ITINERARI E LUOGHI
Monti, torrenti e il "miracolo" dei delfini: i segreti del borgo siciliano tra fede e mistero
Il racconto di una passeggiata alla scoperta del borgo siciliano protagonista della leggenda di un quadro della Madonna portato dal mare a dorso dei delfini
Passeggiata nel borgo di Larderia
Rieccomi a percorrere e a raccontare i piccoli borghi del circondario messinese, ma andiamo con ordine.
Sabato 11 gennaio il gruppo "Camminare i Peloritani", guidato da Maria Pollino, esperta di trekking urbano, si è diretto a Larderia, un villaggio di Messina sud raggomitolato nei pressi dell’omonimo torrente e alle pendici del monte Dinnammare.
C’è una perfetta corrispondenza fra il nome e la sua etimologia, perché Larderia vuole dire appunto il luogo dove si produce il lardo e la carne.
Ma a dispetto di questa sua prosaica denominazione, la località non si presenta come una anonima periferia industriale, ma assume invece le sembianze di un ordinato paesino, anzi ci ero stato una ventina di anni fa e devo dire che l’ho trovato notevolmente più curato e migliorato, e ciò mi ha trasmesso un po’ di ottimismo nel constatare che non tutto va a ramengo.
La chiesa sorge in una posizione decentrata rispetto al paese. Ci è stato spiegato che ciò è avvenuto perché il torrente, che in passato ha provocato anche rovinose alluvioni, ha deviato il suo corso.

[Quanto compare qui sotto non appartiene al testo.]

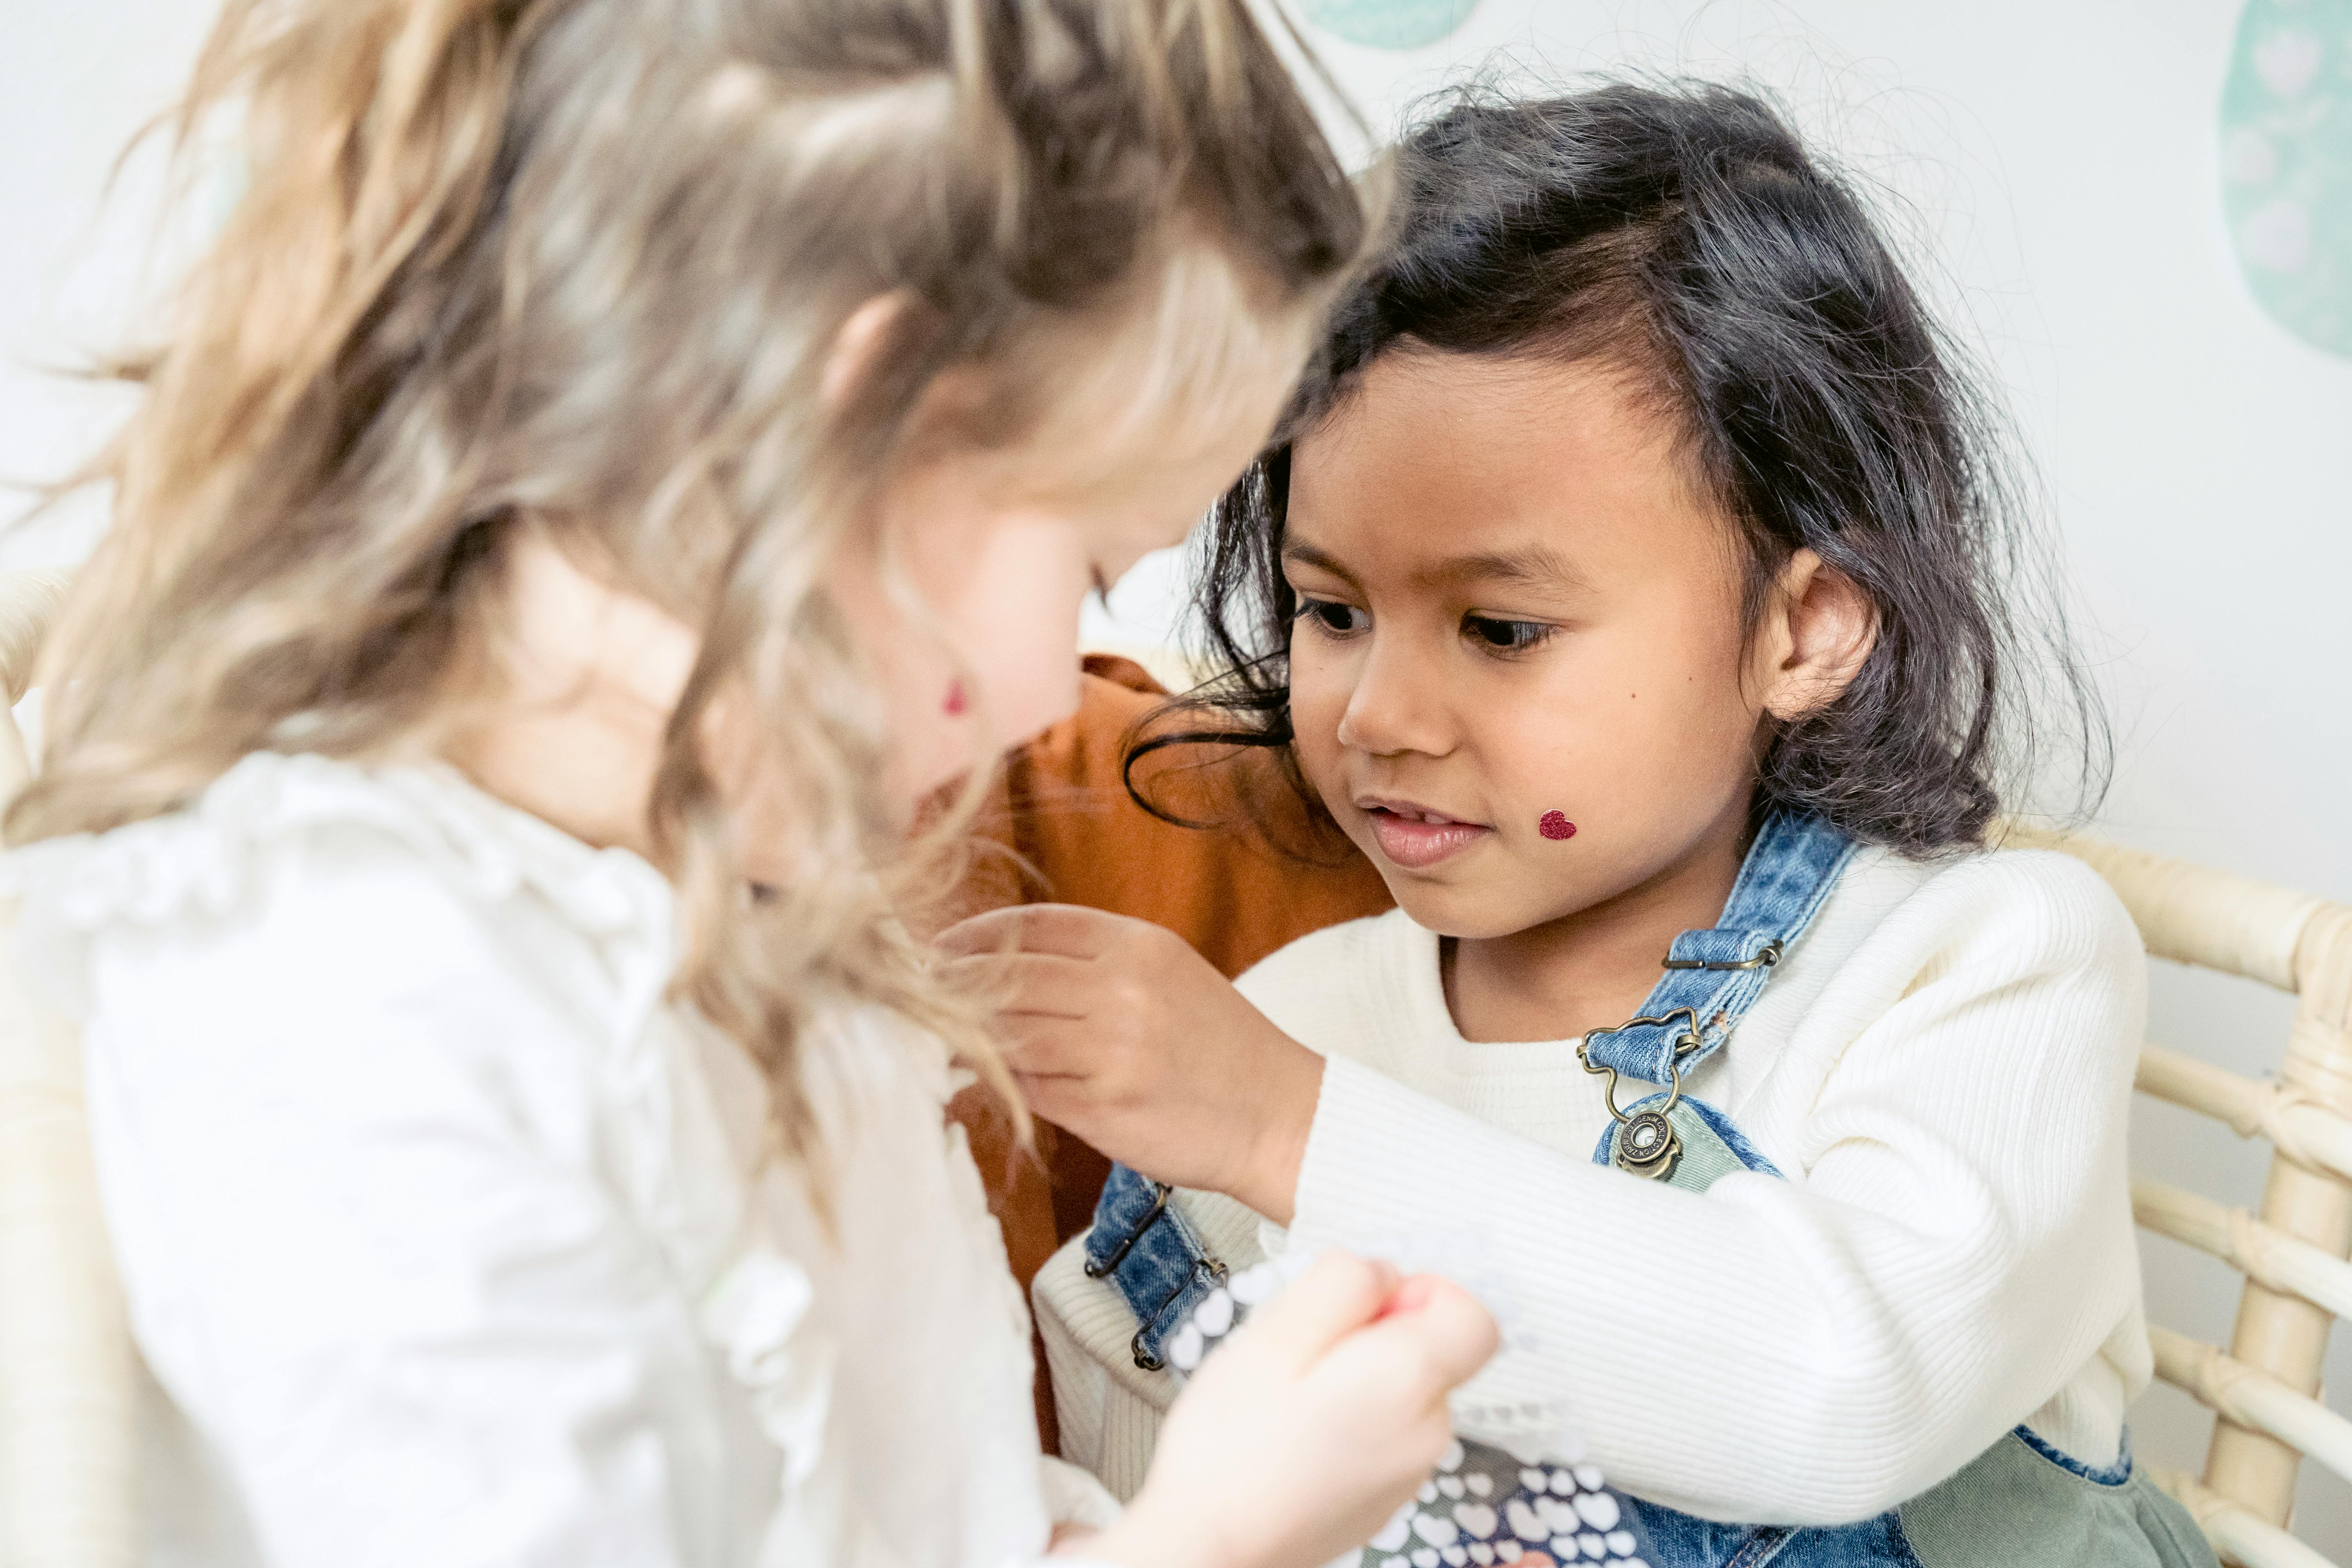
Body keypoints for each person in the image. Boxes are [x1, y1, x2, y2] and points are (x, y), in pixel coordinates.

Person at [0, 1, 1501, 1563]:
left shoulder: (753, 915)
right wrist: (1204, 1541)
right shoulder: (345, 1000)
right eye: (1085, 568)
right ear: (843, 429)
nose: (1062, 689)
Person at [954, 85, 2220, 1566]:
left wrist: (1283, 1127)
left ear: (1802, 627)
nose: (1377, 715)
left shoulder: (1977, 965)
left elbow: (1839, 1389)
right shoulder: (1296, 1021)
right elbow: (1145, 1479)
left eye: (1499, 627)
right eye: (1333, 610)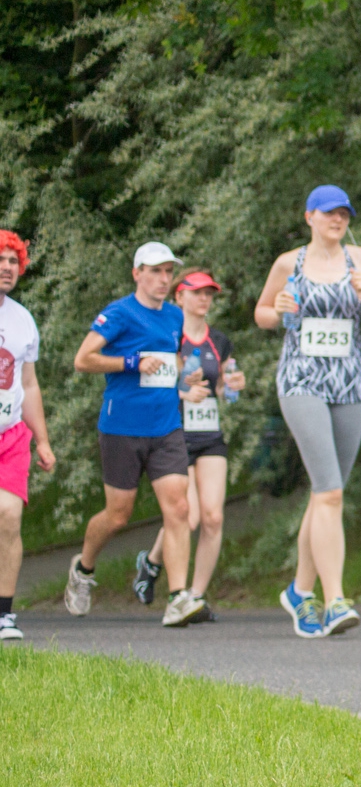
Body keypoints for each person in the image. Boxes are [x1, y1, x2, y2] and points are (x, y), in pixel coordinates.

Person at [255, 185, 361, 638]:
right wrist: (276, 310)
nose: (338, 221)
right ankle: (334, 601)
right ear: (309, 216)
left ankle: (299, 591)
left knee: (325, 492)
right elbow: (262, 314)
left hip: (349, 380)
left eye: (344, 214)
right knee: (330, 492)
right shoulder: (288, 263)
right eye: (329, 213)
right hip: (301, 380)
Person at [65, 242, 201, 626]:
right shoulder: (119, 313)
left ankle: (178, 597)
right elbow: (83, 359)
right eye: (155, 271)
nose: (162, 279)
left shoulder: (174, 316)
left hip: (166, 426)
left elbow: (170, 358)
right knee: (118, 515)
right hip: (122, 427)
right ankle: (84, 569)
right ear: (137, 273)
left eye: (168, 272)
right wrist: (130, 361)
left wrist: (182, 377)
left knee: (179, 508)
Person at [131, 269, 247, 622]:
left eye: (209, 294)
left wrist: (233, 386)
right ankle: (152, 563)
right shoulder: (167, 335)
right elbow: (148, 383)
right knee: (189, 515)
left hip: (210, 433)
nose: (204, 300)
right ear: (178, 296)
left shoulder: (219, 341)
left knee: (213, 517)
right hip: (174, 433)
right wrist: (182, 391)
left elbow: (227, 391)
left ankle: (195, 596)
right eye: (196, 293)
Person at [0, 232, 54, 641]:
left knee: (9, 516)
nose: (6, 268)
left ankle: (4, 614)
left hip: (11, 434)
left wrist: (43, 440)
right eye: (0, 260)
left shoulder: (22, 320)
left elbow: (30, 384)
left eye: (13, 261)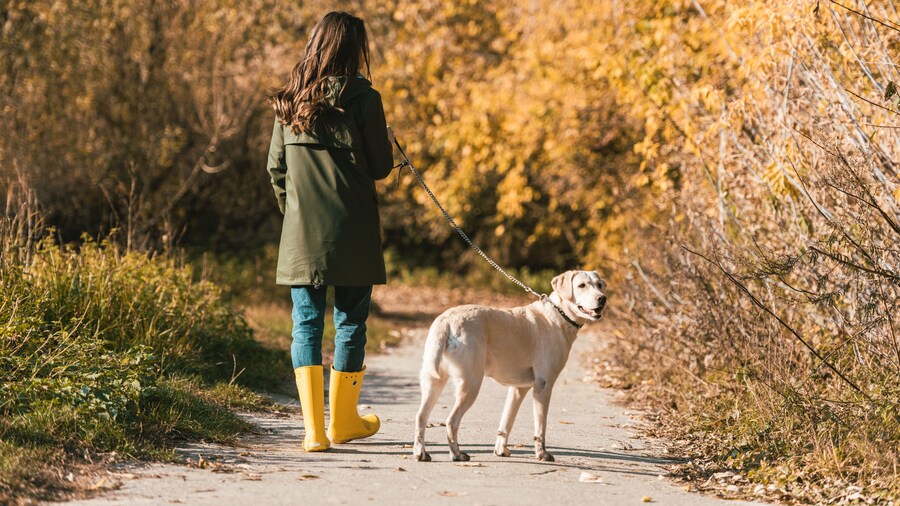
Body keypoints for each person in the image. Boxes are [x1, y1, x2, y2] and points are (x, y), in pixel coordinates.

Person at [266, 11, 395, 452]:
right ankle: (343, 422)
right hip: (354, 232)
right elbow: (380, 168)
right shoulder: (364, 98)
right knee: (351, 324)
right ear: (352, 48)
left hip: (302, 237)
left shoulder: (289, 101)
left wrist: (296, 214)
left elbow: (275, 170)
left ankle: (313, 432)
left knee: (304, 325)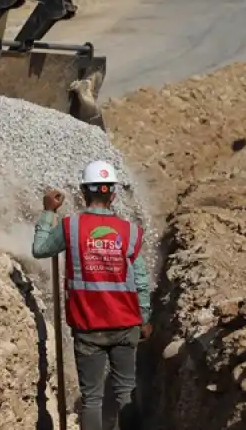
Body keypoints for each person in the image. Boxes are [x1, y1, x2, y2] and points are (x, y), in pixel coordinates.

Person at [31, 160, 152, 430]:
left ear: (83, 192)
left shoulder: (70, 226)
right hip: (126, 323)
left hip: (88, 326)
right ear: (114, 194)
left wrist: (49, 213)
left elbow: (40, 249)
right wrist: (144, 317)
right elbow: (140, 279)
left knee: (92, 399)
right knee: (126, 394)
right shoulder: (130, 232)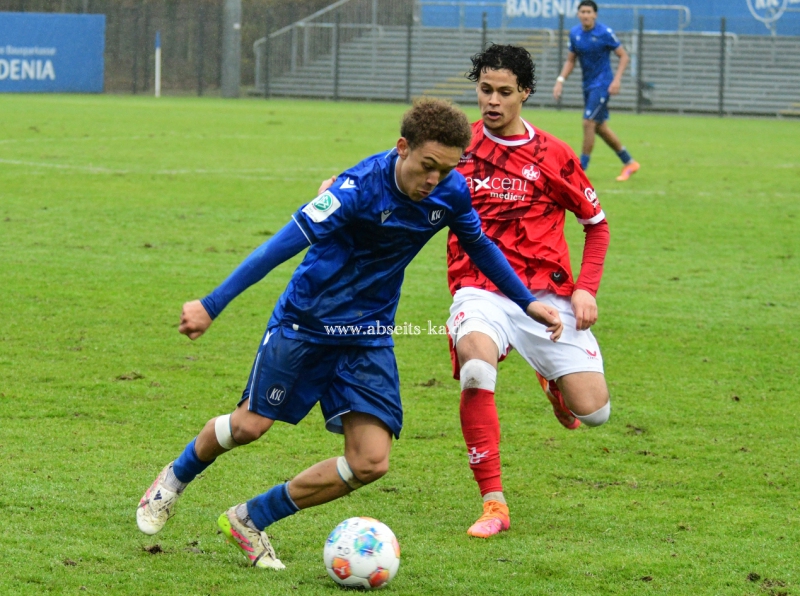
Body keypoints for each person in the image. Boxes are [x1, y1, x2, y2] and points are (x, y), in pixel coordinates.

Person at [135, 98, 564, 570]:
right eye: (427, 167)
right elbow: (280, 245)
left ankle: (249, 519)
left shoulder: (450, 192)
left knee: (370, 462)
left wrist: (527, 302)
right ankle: (172, 480)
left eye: (446, 169)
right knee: (248, 427)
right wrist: (211, 304)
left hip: (368, 335)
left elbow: (479, 245)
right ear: (402, 148)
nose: (434, 181)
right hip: (306, 324)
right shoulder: (355, 190)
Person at [447, 43, 612, 538]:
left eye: (503, 92)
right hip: (481, 289)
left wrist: (586, 289)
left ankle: (556, 383)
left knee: (596, 412)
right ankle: (493, 502)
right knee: (477, 368)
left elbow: (596, 225)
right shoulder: (459, 146)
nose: (492, 101)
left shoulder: (554, 156)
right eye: (484, 90)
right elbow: (403, 175)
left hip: (549, 298)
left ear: (525, 94)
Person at [552, 0, 640, 181]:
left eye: (588, 12)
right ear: (578, 15)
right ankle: (629, 162)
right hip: (588, 85)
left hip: (602, 84)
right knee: (599, 127)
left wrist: (616, 80)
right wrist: (560, 80)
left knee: (588, 122)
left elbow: (623, 56)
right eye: (582, 12)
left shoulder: (604, 33)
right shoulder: (575, 34)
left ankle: (580, 169)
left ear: (595, 15)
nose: (585, 15)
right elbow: (571, 60)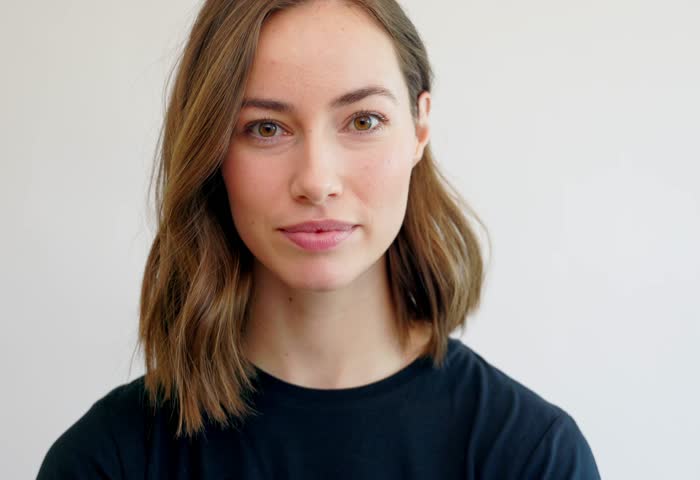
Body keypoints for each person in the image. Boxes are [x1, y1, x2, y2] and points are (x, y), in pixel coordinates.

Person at [37, 0, 601, 478]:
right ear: (213, 151)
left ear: (419, 128)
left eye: (362, 121)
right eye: (266, 128)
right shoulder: (105, 461)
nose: (316, 181)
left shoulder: (531, 456)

La chiesa è stata costruita nel XVIII secolo e conserva notevoli opere d’arte, tra cui affreschi di Letterio Paladino. La navata centrale e l’altare risultano costituiti di pregevoli marmi policromi. Inoltre, su una navata laterale c’è il quadro di Maria con bambino, opera di Michele Panebianco.
Dopo ci siamo recati al palazzo dei Moncada, una nobile famiglia di cui Aloisio dal 1684 per lungo tempo si fregiò del titolo di principe di Larderia.
L’ingresso è costituito di un portale bugnato ad arco al di sopra del quale sorge lo stemma in pietra della famiglia. Al centro vi è un ampio balcone di cui rimangono le mensole in pietra decorata.
Abbiamo proseguito verso l’eremo di S. Anna appartenente alla famiglia Settineri che lo ha restaurato e convertito ad agriturismo.
Abbiamo parlato col titolare di questa attività e lui ci ha spiegato che non sempre il rapporto costi-ricavi si risolve in modo pacifico, ma non è raro che i primi riescano a "cannibalizzare" i secondi.
Abbiamo comunque visitato un suggestivo presepe in muratura costruito trenta anni fa. Dopo, affrontando un dislivello di un centinaio di metri, siamo arrivati a Larderia superiore, largamente disabitata ma con le sue scalinate, i vicoletti e le case in cui sono ancora intatte le ringhiere in ferro battuto dei balconi.
Ormai fuori paese ci siamo imbattuti in un lavatoio dell’ottocento abbondantemente rifornito di acqua, ancora integro, forse perché appartenente ad una famiglia privata.
Non molto distanti, c’erano colonnati e antiche vestigia che mi hanno fatto venire in mente alcuni paesaggi romantici descritti dallo scrittore tedesco Goethe nel suo "Viaggio in Italia".
Ma eravamo ormai sul greto del torrente immersi in una natura rigogliosa e percorrevamo la trazzera una volta nota come "la via del grano" degli spagnoli.
Intanto, diversamente da come era apparso a valle, dove era quasi asciutto, il torrente era solcato da abbondanti flussi d’acqua e formava delle cascatelle. In un tratto ripido il suo alveo si restringeva ma diventava profondo e l’acqua limpida e trasparente scorreva veloce al suo interno. Più su, da un dislivello, si riversava una spumeggiante e fragorosa cascata.
Infine, siamo giunti alla disadorna chiesetta di S. Biagio, sorgente su un poggiolo e arricchita soltanto da un quadro del santo su foglia argentea. In realtà questa era l’ultima delle tappe di un altro percorso che i pellegrini intraprendono con il quadro raffigurante la Madonna, conducendolo in una notte di agosto sull’altra chiesa del monte Dinnammare (1128 metri sopra il livello del mare).
Secondo una leggenda l'opera è stata trovata dai pescatori sulla spiaggia di Larderia, dove vi era giunto a dorso di delfini.
Dopo, nell’abitazione di una famiglia del luogo ci siamo fermati per uno schiticchio con pane cunzato e prodotti tipici e, fra conversazioni e bicchierate, abbiamo trascorso l’intero pomeriggio, pertanto posso dire che abbiamo fatto il "Sabato nel villaggio".